Find the word "root" in the listing; pull out each line holding it.
______________________________
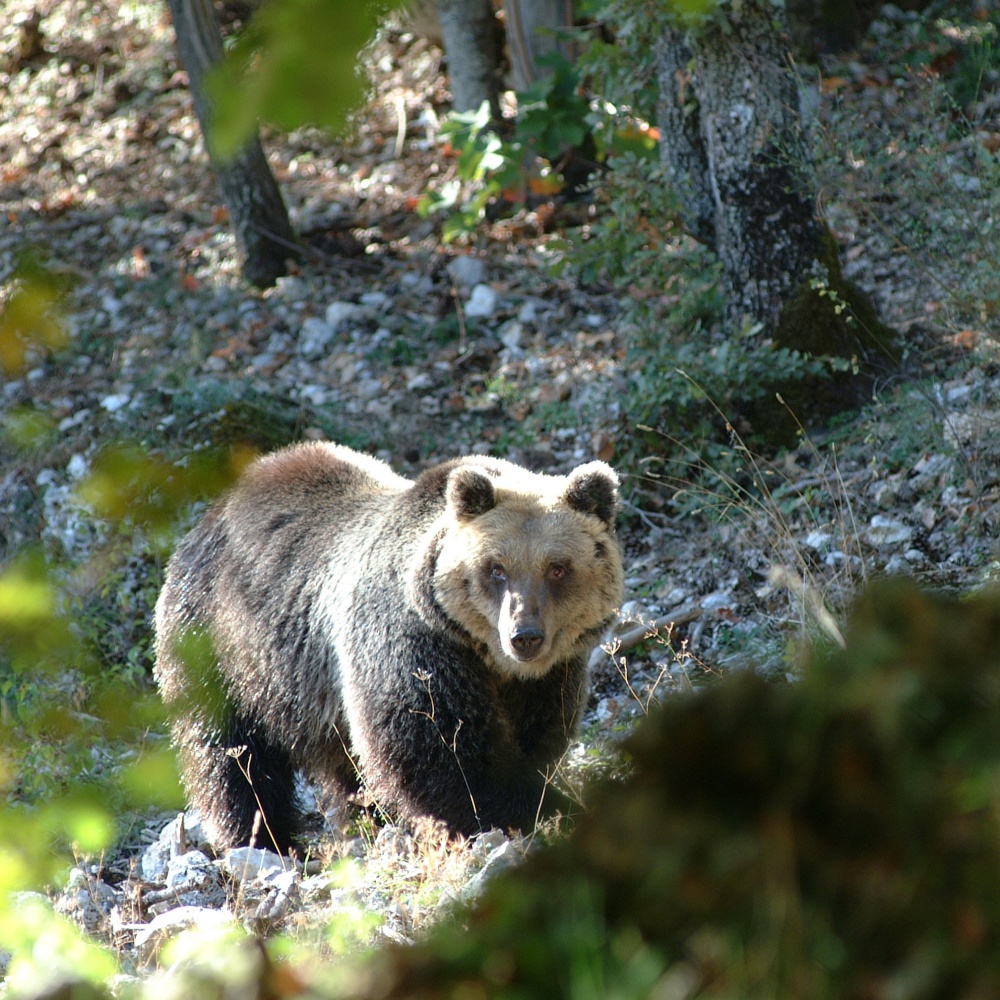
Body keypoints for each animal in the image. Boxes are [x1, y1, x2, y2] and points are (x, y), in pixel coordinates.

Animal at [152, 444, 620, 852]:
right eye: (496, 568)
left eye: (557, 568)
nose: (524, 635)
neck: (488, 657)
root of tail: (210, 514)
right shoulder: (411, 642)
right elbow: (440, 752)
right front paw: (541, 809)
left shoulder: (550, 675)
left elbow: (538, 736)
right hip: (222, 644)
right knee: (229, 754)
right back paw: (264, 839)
______________________________
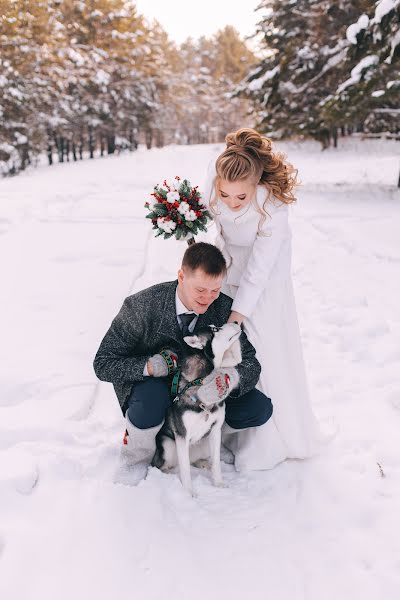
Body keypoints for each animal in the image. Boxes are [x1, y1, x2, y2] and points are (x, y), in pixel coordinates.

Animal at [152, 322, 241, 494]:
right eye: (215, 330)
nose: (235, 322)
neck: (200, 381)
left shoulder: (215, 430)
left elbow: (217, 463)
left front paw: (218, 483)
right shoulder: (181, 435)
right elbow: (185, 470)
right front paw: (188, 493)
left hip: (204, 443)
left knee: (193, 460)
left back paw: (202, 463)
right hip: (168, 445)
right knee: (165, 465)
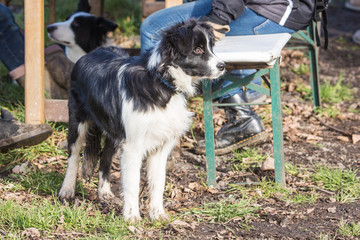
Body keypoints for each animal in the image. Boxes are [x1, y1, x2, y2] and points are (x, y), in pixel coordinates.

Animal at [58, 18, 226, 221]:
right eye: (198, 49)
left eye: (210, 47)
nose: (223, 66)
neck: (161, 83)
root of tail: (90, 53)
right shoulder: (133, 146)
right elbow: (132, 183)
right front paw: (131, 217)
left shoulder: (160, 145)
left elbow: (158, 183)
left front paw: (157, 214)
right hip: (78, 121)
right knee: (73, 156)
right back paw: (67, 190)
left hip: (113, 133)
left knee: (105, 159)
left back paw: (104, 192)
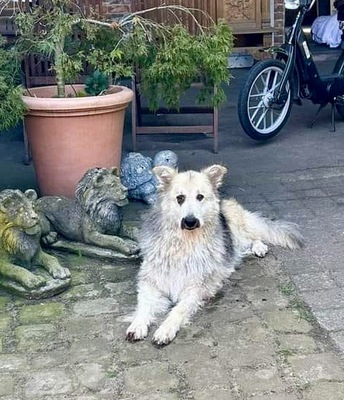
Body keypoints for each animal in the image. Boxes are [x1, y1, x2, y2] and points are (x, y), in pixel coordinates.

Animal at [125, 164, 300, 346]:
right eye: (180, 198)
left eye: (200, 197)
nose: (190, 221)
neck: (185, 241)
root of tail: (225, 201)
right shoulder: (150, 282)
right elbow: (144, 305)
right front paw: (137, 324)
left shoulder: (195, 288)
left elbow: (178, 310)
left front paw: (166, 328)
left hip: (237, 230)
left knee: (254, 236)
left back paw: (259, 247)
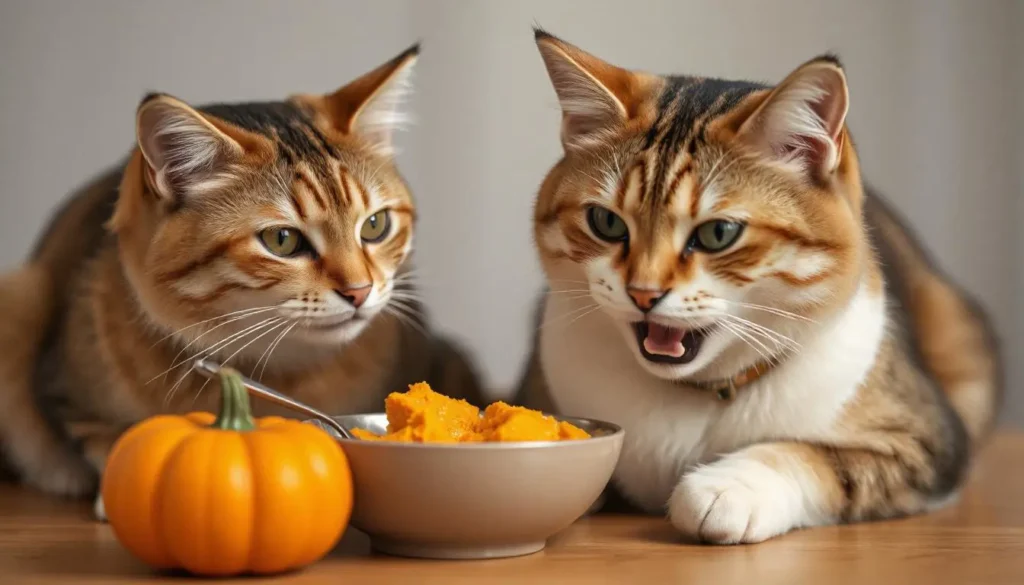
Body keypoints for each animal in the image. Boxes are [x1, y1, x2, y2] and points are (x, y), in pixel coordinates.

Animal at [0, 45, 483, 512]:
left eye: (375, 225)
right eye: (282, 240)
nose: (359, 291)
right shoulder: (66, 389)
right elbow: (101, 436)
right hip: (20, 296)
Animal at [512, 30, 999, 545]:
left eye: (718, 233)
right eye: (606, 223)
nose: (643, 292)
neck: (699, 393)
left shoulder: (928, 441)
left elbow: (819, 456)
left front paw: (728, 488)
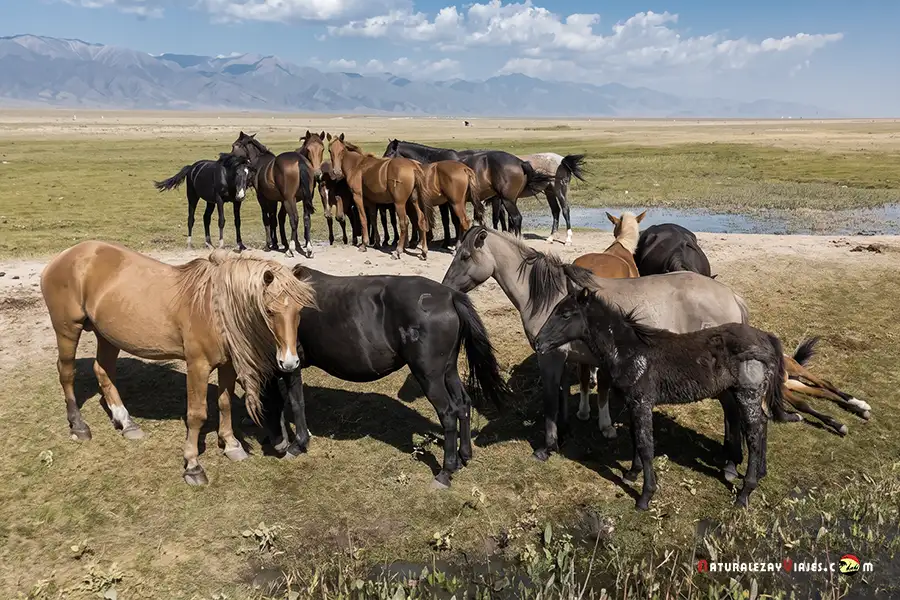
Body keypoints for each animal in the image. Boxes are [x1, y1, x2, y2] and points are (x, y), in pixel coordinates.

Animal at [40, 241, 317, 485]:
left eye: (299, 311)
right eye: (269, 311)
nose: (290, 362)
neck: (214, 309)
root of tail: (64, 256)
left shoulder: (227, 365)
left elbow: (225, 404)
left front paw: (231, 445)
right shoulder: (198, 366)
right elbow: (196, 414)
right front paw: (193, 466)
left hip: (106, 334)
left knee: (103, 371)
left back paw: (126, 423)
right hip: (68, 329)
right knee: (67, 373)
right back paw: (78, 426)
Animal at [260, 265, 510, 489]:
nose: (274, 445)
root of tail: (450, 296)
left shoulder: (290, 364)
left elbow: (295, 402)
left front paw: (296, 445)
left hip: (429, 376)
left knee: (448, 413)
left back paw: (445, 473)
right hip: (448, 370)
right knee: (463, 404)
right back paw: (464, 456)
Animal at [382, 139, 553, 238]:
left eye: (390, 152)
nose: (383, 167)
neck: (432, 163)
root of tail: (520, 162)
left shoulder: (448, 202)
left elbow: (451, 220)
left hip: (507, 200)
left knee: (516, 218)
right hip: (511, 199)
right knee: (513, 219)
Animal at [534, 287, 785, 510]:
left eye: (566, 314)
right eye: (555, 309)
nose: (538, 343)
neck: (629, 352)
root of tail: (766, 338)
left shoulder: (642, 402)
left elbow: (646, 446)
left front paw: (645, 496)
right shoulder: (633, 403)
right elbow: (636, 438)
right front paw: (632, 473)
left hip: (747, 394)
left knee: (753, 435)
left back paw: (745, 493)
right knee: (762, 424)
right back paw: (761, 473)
______________________________
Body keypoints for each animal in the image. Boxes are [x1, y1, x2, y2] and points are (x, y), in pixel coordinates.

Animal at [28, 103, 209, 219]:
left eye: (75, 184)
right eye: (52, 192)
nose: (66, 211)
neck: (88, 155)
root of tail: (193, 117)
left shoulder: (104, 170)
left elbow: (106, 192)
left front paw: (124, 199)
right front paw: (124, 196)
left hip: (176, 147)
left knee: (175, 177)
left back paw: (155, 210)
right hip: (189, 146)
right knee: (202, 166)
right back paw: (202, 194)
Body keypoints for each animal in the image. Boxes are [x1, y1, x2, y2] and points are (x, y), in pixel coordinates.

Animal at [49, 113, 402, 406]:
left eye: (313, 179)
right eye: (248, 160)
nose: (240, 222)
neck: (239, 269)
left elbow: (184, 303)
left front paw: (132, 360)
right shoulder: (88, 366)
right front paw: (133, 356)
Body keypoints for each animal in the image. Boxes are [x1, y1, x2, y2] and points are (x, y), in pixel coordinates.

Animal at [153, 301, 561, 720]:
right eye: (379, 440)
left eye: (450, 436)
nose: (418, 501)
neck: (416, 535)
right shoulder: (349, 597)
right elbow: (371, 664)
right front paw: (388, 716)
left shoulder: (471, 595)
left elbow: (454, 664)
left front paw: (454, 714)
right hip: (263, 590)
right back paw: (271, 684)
______________________________
REPLY:
root of tail: (210, 514)
root of tail: (90, 53)
root of tail: (225, 201)
root of tail: (64, 256)
root of tail: (450, 296)
root of tail: (520, 162)
root of tail: (766, 338)
root of tail: (193, 117)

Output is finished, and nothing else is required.